Schon die Person Deniz Yücels verkörpert Kampfeswillen und Durchhaltekraft. Der in Berlin lebende Journalist wurde für seine Arbeit mit mehreren Preisen ausgezeichnet. So erhielt er für seine parodistische Kolumne "Vuvuzela" über die Fußballweltmeisterschaft 2010 den Kurt-Tucholsky-Preis 2011 für literarische Publizistik. 2017 bekam er - auch als Solidaritätsbekundung - mehrere Preise. Das Erste Deutsche Fernsehen brachte 2019 die Dokumentation "Deniz Yücel - Wenn Pressefreiheit im Gefängnis landet".

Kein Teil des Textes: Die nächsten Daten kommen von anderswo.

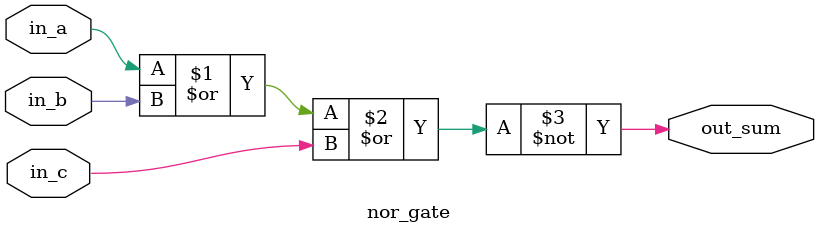
<source format=v>
module nor_gate(
    in_a,
    in_b,
    in_c,
    out_sum
);

input in_a;
input in_b;
input in_c;
output out_sum;

assign out_sum = ~(in_a | in_b | in_c);

endmodule 
</source>
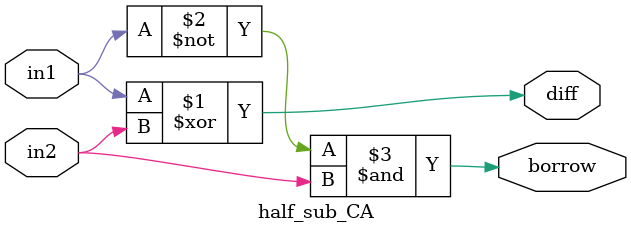
<source format=v>

module half_sub_CA(
    diff,borrow,in1,in2
);
input in1,in2;
output diff, borrow;

assign diff=in1^in2; //differnce of half subtractor is given by xor of both the inputs
assign borrow=(~in1 )& (in2); // borrow of the half sub is given by and of complement of input 1 and input 2
endmodule
</source>
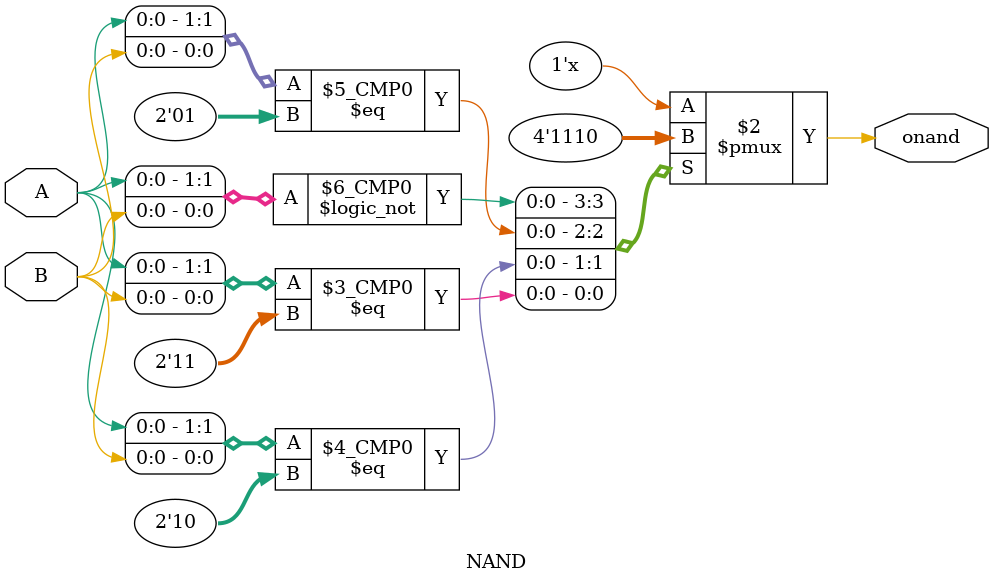
<source format=v>
module NAND (output reg onand, input A, B);
always @(A,B)//always is monitoring these inputs, this is the sensitivity list
    case ({A,B})//The curly braces is concatenating the values for these two inputs
                //this operates like a switch case
        2'b00:onand=1;//2 is saying the number of 
        2'b01:onand=1;
        2'b10:onand=1;
        2'b11:onand=0;
    endcase
endmodule
</source>
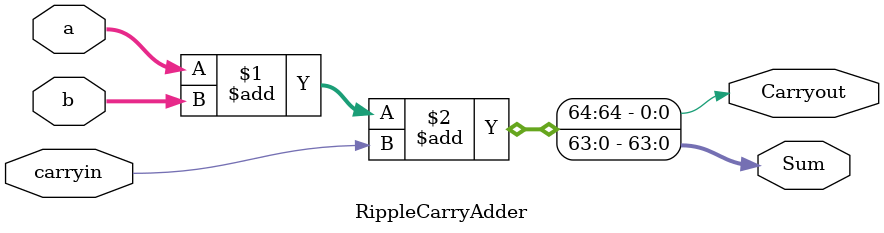
<source format=v>
module RippleCarryAdder(a, b, carryin, Sum, Carryout);
	
	parameter N = 64; // Default parameter of module
	
	//Inputs and Outputs
	input [N-1:0]a, b; // operands
	input carryin;     // should be 1 if performing subtraction (2's complement)
	output [N-1:0]Sum;
	output Carryout;
	
	assign {Carryout, Sum} = a + b + carryin;


endmodule

</source>
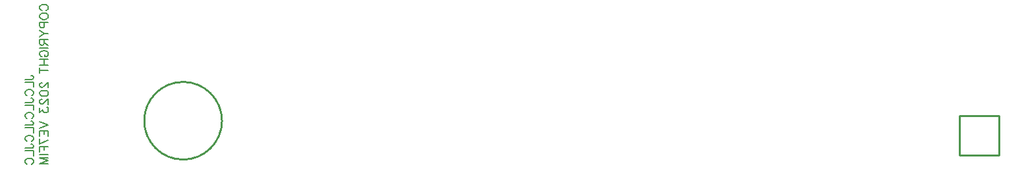
<source format=gbo>
G04 Layer: BottomSilkscreenLayer*
G04 EasyEDA v6.5.29, 2023-07-09 11:22:14*
G04 cfc9732f681849a493c23aee7f3b8659,5a6b42c53f6a479593ecc07194224c93,10*
G04 Gerber Generator version 0.2*
G04 Scale: 100 percent, Rotated: No, Reflected: No *
G04 Dimensions in millimeters *
G04 leading zeros omitted , absolute positions ,4 integer and 5 decimal *
%FSLAX45Y45*%
%MOMM*%

%ADD10C,0.1524*%
%ADD11C,0.1520*%
%ADD12C,0.2540*%

%LPD*%
D10*
X355137Y2754167D02*
G01*
X344746Y2759364D01*
X334355Y2769755D01*
X329161Y2780144D01*
X329161Y2800926D01*
X334355Y2811317D01*
X344746Y2821708D01*
X355137Y2826905D01*
X370725Y2832100D01*
X396702Y2832100D01*
X412287Y2826905D01*
X422678Y2821708D01*
X433070Y2811317D01*
X438264Y2800926D01*
X438264Y2780144D01*
X433070Y2769755D01*
X422678Y2759364D01*
X412287Y2754167D01*
X329161Y2688704D02*
G01*
X334355Y2699095D01*
X344746Y2709486D01*
X355137Y2714683D01*
X370725Y2719877D01*
X396702Y2719877D01*
X412287Y2714683D01*
X422678Y2709486D01*
X433070Y2699095D01*
X438264Y2688704D01*
X438264Y2667924D01*
X433070Y2657533D01*
X422678Y2647142D01*
X412287Y2641945D01*
X396702Y2636751D01*
X370725Y2636751D01*
X355137Y2641945D01*
X344746Y2647142D01*
X334355Y2657533D01*
X329161Y2667924D01*
X329161Y2688704D01*
X329161Y2602461D02*
G01*
X438264Y2602461D01*
X329161Y2602461D02*
G01*
X329161Y2555702D01*
X334355Y2540114D01*
X339552Y2534920D01*
X349943Y2529725D01*
X365528Y2529725D01*
X375920Y2534920D01*
X381114Y2540114D01*
X386311Y2555702D01*
X386311Y2602461D01*
X329161Y2495435D02*
G01*
X381114Y2453871D01*
X438264Y2453871D01*
X329161Y2412306D02*
G01*
X381114Y2453871D01*
X329161Y2378016D02*
G01*
X438264Y2378016D01*
X329161Y2378016D02*
G01*
X329161Y2331257D01*
X334355Y2315672D01*
X339552Y2310475D01*
X349943Y2305281D01*
X360334Y2305281D01*
X370725Y2310475D01*
X375920Y2315672D01*
X381114Y2331257D01*
X381114Y2378016D01*
X381114Y2341648D02*
G01*
X438264Y2305281D01*
X329161Y2270991D02*
G01*
X438264Y2270991D01*
X355137Y2158768D02*
G01*
X344746Y2163965D01*
X334355Y2174354D01*
X329161Y2184745D01*
X329161Y2205527D01*
X334355Y2215918D01*
X344746Y2226310D01*
X355137Y2231504D01*
X370725Y2236701D01*
X396702Y2236701D01*
X412287Y2231504D01*
X422678Y2226310D01*
X433070Y2215918D01*
X438264Y2205527D01*
X438264Y2184745D01*
X433070Y2174354D01*
X422678Y2163965D01*
X412287Y2158768D01*
X396702Y2158768D01*
X396702Y2184745D02*
G01*
X396702Y2158768D01*
X329161Y2124478D02*
G01*
X438264Y2124478D01*
X329161Y2051743D02*
G01*
X438264Y2051743D01*
X381114Y2124478D02*
G01*
X381114Y2051743D01*
X329161Y1981085D02*
G01*
X438264Y1981085D01*
X329161Y2017453D02*
G01*
X329161Y1944715D01*
X355137Y1825221D02*
G01*
X349943Y1825221D01*
X339552Y1820024D01*
X334355Y1814829D01*
X329161Y1804438D01*
X329161Y1783656D01*
X334355Y1773265D01*
X339552Y1768071D01*
X349943Y1762874D01*
X360334Y1762874D01*
X370725Y1768071D01*
X386311Y1778462D01*
X438264Y1830415D01*
X438264Y1757679D01*
X329161Y1692216D02*
G01*
X334355Y1707804D01*
X349943Y1718195D01*
X375920Y1723389D01*
X391505Y1723389D01*
X417484Y1718195D01*
X433070Y1707804D01*
X438264Y1692216D01*
X438264Y1681825D01*
X433070Y1666239D01*
X417484Y1655848D01*
X391505Y1650654D01*
X375920Y1650654D01*
X349943Y1655848D01*
X334355Y1666239D01*
X329161Y1681825D01*
X329161Y1692216D01*
X355137Y1611167D02*
G01*
X349943Y1611167D01*
X339552Y1605973D01*
X334355Y1600776D01*
X329161Y1590385D01*
X329161Y1569605D01*
X334355Y1559214D01*
X339552Y1554017D01*
X349943Y1548823D01*
X360334Y1548823D01*
X370725Y1554017D01*
X386311Y1564408D01*
X438264Y1616364D01*
X438264Y1543626D01*
X329161Y1498945D02*
G01*
X329161Y1441795D01*
X370725Y1472968D01*
X370725Y1457383D01*
X375920Y1446992D01*
X381114Y1441795D01*
X396702Y1436601D01*
X407093Y1436601D01*
X422678Y1441795D01*
X433070Y1452186D01*
X438264Y1467774D01*
X438264Y1483360D01*
X433070Y1498945D01*
X427875Y1504142D01*
X417484Y1509336D01*
X329161Y1322301D02*
G01*
X438264Y1280736D01*
X329161Y1239174D02*
G01*
X438264Y1280736D01*
X329161Y1204884D02*
G01*
X438264Y1204884D01*
X329161Y1204884D02*
G01*
X329161Y1137343D01*
X381114Y1204884D02*
G01*
X381114Y1163320D01*
X438264Y1204884D02*
G01*
X438264Y1137343D01*
X329161Y1030315D02*
G01*
X438264Y1082271D01*
X329161Y1103053D02*
G01*
X329161Y1030315D01*
X329161Y996025D02*
G01*
X438264Y996025D01*
X329161Y996025D02*
G01*
X329161Y928484D01*
X381114Y996025D02*
G01*
X381114Y954463D01*
X329161Y894194D02*
G01*
X438264Y894194D01*
X329161Y859904D02*
G01*
X438264Y859904D01*
X329161Y859904D02*
G01*
X438264Y818342D01*
X329161Y776777D02*
G01*
X438264Y818342D01*
X329161Y776777D02*
G01*
X438264Y776777D01*
D11*
X138661Y1865744D02*
G01*
X221787Y1865744D01*
X237375Y1870941D01*
X242570Y1876135D01*
X247764Y1886526D01*
X247764Y1896917D01*
X242570Y1907308D01*
X237375Y1912505D01*
X221787Y1917700D01*
X211396Y1917700D01*
X138661Y1831454D02*
G01*
X247764Y1831454D01*
X247764Y1831454D02*
G01*
X247764Y1769110D01*
X164637Y1656887D02*
G01*
X154246Y1662084D01*
X143855Y1672475D01*
X138661Y1682864D01*
X138661Y1703646D01*
X143855Y1714037D01*
X154246Y1724428D01*
X164637Y1729625D01*
X180225Y1734820D01*
X206202Y1734820D01*
X221787Y1729625D01*
X232178Y1724428D01*
X242570Y1714037D01*
X247764Y1703646D01*
X247764Y1682864D01*
X242570Y1672475D01*
X232178Y1662084D01*
X221787Y1656887D01*
X138661Y1570644D02*
G01*
X221787Y1570644D01*
X237375Y1575838D01*
X242570Y1581035D01*
X247764Y1591424D01*
X247764Y1601815D01*
X242570Y1612206D01*
X237375Y1617403D01*
X221787Y1622597D01*
X211396Y1622597D01*
X138661Y1536354D02*
G01*
X247764Y1536354D01*
X247764Y1536354D02*
G01*
X247764Y1474007D01*
X164637Y1361785D02*
G01*
X154246Y1366982D01*
X143855Y1377373D01*
X138661Y1387764D01*
X138661Y1408544D01*
X143855Y1418935D01*
X154246Y1429326D01*
X164637Y1434523D01*
X180225Y1439717D01*
X206202Y1439717D01*
X221787Y1434523D01*
X232178Y1429326D01*
X242570Y1418935D01*
X247764Y1408544D01*
X247764Y1387764D01*
X242570Y1377373D01*
X232178Y1366982D01*
X221787Y1361785D01*
X138661Y1275542D02*
G01*
X221787Y1275542D01*
X237375Y1280736D01*
X242570Y1285933D01*
X247764Y1296324D01*
X247764Y1306715D01*
X242570Y1317104D01*
X237375Y1322301D01*
X221787Y1327495D01*
X211396Y1327495D01*
X138661Y1241252D02*
G01*
X247764Y1241252D01*
X247764Y1241252D02*
G01*
X247764Y1178905D01*
X164637Y1066685D02*
G01*
X154246Y1071879D01*
X143855Y1082271D01*
X138661Y1092662D01*
X138661Y1113444D01*
X143855Y1123835D01*
X154246Y1134224D01*
X164637Y1139421D01*
X180225Y1144615D01*
X206202Y1144615D01*
X221787Y1139421D01*
X232178Y1134224D01*
X242570Y1123835D01*
X247764Y1113444D01*
X247764Y1092662D01*
X242570Y1082271D01*
X232178Y1071879D01*
X221787Y1066685D01*
X138661Y980439D02*
G01*
X221787Y980439D01*
X237375Y985634D01*
X242570Y990831D01*
X247764Y1001222D01*
X247764Y1011613D01*
X242570Y1022004D01*
X237375Y1027198D01*
X221787Y1032395D01*
X211396Y1032395D01*
X138661Y946150D02*
G01*
X247764Y946150D01*
X247764Y946150D02*
G01*
X247764Y883805D01*
X164637Y771583D02*
G01*
X154246Y776777D01*
X143855Y787168D01*
X138661Y797560D01*
X138661Y818342D01*
X143855Y828733D01*
X154246Y839124D01*
X164637Y844318D01*
X180225Y849515D01*
X206202Y849515D01*
X221787Y844318D01*
X232178Y839124D01*
X242570Y828733D01*
X247764Y818342D01*
X247764Y797560D01*
X242570Y787168D01*
X232178Y776777D01*
X221787Y771583D01*
D12*
G75*
G01
X2671699Y1333500D02*
G03X2671699Y1333500I-499999J0D01*
X12151106Y1397000D02*
G01*
X12659106Y1397000D01*
X12659106Y889000D01*
X12151106Y889000D01*
X12151106Y1397000D01*
M02*

</source>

Über die Zeit seiner Haft berichtete Yücel in dem Buch "Agentterrorist", das 2019 erschien und zugleich die politischen Verhältnisse in der Türkei analysiert. Im Mai 2019 wurde Deniz Yücel in das deutsche PEN-Zentrum aufgenommen. Zwei Jahre später ist er nun sein Präsident. Für den Journalisten Yücel ist das ein Rollenwechsel. Die Schriftsteller- und Autorenvereinigung hat einen verfolgten Autor an seine Spitze gewählt, der so wortgewaltig wie streitbar wirkt. An seine Seite wählten die Verbandsmitglieder Astrid Vehstedt als neue PEN-Vizepräsidentin und Writers-in-Exile-Beauftragte. PEN-Generalsekretär Heinrich Peuckmann und Vizepräsident Ralf Nestmeyer, zuständig für die Writers-in-Prison-Arbeit, wurden in ihren Ämtern bestätigt.
Das deutsche PEN-Zentrum mit seinem Geschäftssitz in Darmstadt ist eine von weltweit mehr als 150 Schriftstellervereinigungen, die im PEN International zusammengeschlossen sind. PEN steht für Poets, Essayists, Novelists.